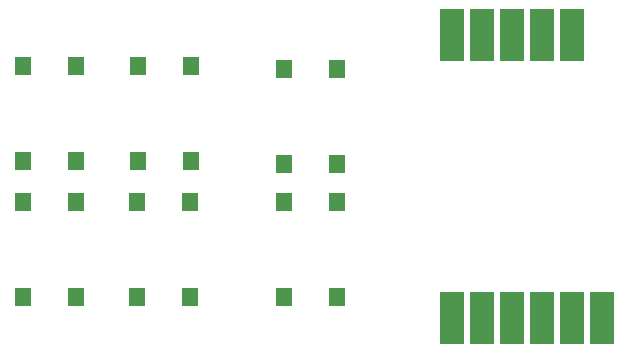
<source format=gbr>
%TF.GenerationSoftware,KiCad,Pcbnew,8.0.5*%
%TF.CreationDate,2025-01-17T14:10:45+05:30*%
%TF.ProjectId,VSD_FM_SHIELD,5653445f-464d-45f5-9348-49454c442e6b,rev?*%
%TF.SameCoordinates,Original*%
%TF.FileFunction,Paste,Top*%
%TF.FilePolarity,Positive*%
%FSLAX46Y46*%
G04 Gerber Fmt 4.6, Leading zero omitted, Abs format (unit mm)*
G04 Created by KiCad (PCBNEW 8.0.5) date 2025-01-17 14:10:45*
%MOMM*%
%LPD*%
G01*
G04 APERTURE LIST*
%ADD10R,1.400000X1.600000*%
%ADD11R,2.000000X4.500000*%
G04 APERTURE END LIST*
D10*
%TO.C,SW6*%
X107514000Y-93662000D03*
X107514000Y-85662000D03*
X112014000Y-93662000D03*
X112014000Y-85662000D03*
%TD*%
%TO.C,SW5*%
X119924000Y-93916000D03*
X119924000Y-85916000D03*
X124424000Y-93916000D03*
X124424000Y-85916000D03*
%TD*%
%TO.C,SW4*%
X97826000Y-105156000D03*
X97826000Y-97156000D03*
X102326000Y-105156000D03*
X102326000Y-97156000D03*
%TD*%
%TO.C,SW1*%
X107478000Y-105156000D03*
X107478000Y-97156000D03*
X111978000Y-105156000D03*
X111978000Y-97156000D03*
%TD*%
D11*
%TO.C,U2*%
X144268000Y-83016000D03*
X141728000Y-83016000D03*
X139188000Y-83016000D03*
X136648000Y-83016000D03*
X134108000Y-83016000D03*
X134108000Y-106976000D03*
X136648000Y-106976000D03*
X139188000Y-106976000D03*
X141728000Y-106976000D03*
X144268000Y-106976000D03*
X146808000Y-106976000D03*
%TD*%
D10*
%TO.C,SW3*%
X102326000Y-85662000D03*
X102326000Y-93662000D03*
X97826000Y-85662000D03*
X97826000Y-93662000D03*
%TD*%
%TO.C,SW2*%
X124424000Y-97156000D03*
X124424000Y-105156000D03*
X119924000Y-97156000D03*
X119924000Y-105156000D03*
%TD*%
M02*

</source>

########

» Your objective
Give the number of lines in the listing above where the word "format" appears, and nothing else.

» Result
2